Friday, November 18, 2011
One particular editor at the Atlanta Journal and Constitution admonished me, "You are writing about Margaret Moseley way too often. What's the deal?"
One visit, and he understood, and pretty soon, he was writing about her as well.
Truth is, I had trouble not writing about Margaret. First of all, she was eminently quotable, but mainly her garden was a treasure trove of good subjects. She collected camellias, sasanquas, hydrangeas and viburnums. She also had a variety of ground covers that included epimedium, ajuga, lamb's ear, hosta, yellow creeping jenny, and selaginella, just to name a few. All sorts of ferns were mixed in among hundreds of hellebores. She had about every shrub I could think of, and she was always adding the newest selections. If she heard or read good things about a vine ( Schizophragma hydrangeoides 'Moonlight' comes to mind), tree, shrub or perennial she didn't have, she called around until she found one. Thus, her garden was also a sort of laboratory for figuring out what would grow well in our area. If something didn't work, she got rid of it.
In addition, the photo ops were great. Granted, you could never capture the incredible beauty of her garden as a whole, but you could always zero in on individual flowers or a path here or there. Margaret is also a master at plant combinations, so you could marvel at a row of deep blue iris growing in front of a yellow Exbury azalea. One of my favorite slides (wish digital had been back then) is of a purple jackmanii clematis blooming in a maroon colored smoke tree. Stunning. Another combination I loved was a clump of dark maroon hellebores next to a daphne with dusky pink flowers.
Margaret, who is now 95 and who called this afternoon to tell me how beautiful her garden looks today (it was 32 degrees this morning and in mid-afternoon, it's 48), has scheduled things to bloom all year. Of course, most years we can get away with that in Atlanta. But even with setbacks with drought or early freezes or below zero temperatures (haven't had those since the 1980's), her garden bounces back and keeps blooming.
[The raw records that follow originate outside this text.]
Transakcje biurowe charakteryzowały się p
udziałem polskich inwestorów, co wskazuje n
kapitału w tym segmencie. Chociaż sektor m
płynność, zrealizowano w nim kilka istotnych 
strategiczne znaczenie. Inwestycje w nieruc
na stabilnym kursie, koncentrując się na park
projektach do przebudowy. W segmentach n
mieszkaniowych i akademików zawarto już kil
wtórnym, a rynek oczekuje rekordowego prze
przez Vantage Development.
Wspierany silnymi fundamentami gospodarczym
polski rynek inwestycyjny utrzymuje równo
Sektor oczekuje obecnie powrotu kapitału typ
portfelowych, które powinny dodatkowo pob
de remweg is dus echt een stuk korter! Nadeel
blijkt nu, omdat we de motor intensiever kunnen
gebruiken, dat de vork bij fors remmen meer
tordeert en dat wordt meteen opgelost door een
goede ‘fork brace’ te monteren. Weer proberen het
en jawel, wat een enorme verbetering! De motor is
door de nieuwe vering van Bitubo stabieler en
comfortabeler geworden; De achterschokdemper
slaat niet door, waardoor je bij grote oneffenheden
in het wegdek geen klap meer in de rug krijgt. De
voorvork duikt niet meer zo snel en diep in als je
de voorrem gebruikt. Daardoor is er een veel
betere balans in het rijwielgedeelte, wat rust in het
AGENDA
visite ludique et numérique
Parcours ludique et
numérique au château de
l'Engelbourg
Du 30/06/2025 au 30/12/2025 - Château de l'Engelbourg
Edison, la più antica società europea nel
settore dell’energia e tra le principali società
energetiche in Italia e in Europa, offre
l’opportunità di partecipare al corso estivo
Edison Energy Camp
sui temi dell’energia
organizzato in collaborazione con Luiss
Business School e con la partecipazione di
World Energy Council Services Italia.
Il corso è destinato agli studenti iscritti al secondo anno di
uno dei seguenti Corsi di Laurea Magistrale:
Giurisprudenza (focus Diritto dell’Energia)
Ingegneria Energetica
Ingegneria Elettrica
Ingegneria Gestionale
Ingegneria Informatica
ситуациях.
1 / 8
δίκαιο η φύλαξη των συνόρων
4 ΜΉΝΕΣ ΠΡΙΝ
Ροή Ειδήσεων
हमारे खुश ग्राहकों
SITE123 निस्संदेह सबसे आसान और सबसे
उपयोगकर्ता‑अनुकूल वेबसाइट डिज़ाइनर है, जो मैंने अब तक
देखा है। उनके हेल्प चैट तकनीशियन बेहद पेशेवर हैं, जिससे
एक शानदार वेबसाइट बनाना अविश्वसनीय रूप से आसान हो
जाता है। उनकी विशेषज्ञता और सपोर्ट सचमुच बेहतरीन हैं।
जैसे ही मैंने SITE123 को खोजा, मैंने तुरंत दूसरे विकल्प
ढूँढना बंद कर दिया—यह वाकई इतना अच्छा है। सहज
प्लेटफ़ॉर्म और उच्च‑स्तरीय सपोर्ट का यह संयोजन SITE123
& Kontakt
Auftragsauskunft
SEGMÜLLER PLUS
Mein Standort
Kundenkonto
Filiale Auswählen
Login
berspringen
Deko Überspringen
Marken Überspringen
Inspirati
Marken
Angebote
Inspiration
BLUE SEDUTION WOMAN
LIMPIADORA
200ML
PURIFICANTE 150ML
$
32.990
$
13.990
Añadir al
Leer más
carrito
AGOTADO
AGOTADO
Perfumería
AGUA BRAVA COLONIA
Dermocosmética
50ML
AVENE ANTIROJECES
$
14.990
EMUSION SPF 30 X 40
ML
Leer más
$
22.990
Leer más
One thing I've taken for granted is the fact that when you pull up into Margaret's driveway, there's usually something in bloom. I took the above photograph in late October. In the foreground is Abelia chinensis. Why this plant is so unknown in Atlanta, I don't know. It starts blooming in July, attracts butterflies like crazy, and then fades to green in fall. The flower panicles are shaped like lilacs. In this photo, it is shown with Camellia sasanqua 'Pink Snow' in the background.
So, here I am writing about Margaret again, something I've done over and over on this site. But, I can't help it. There's always a new or old variety you haven't seen, the newest "Hosta of the Year" to check out, a miniature ajuga to admire that came from her friend Lindy, or a great combination to copy, like this cascade of flowers along her driveway.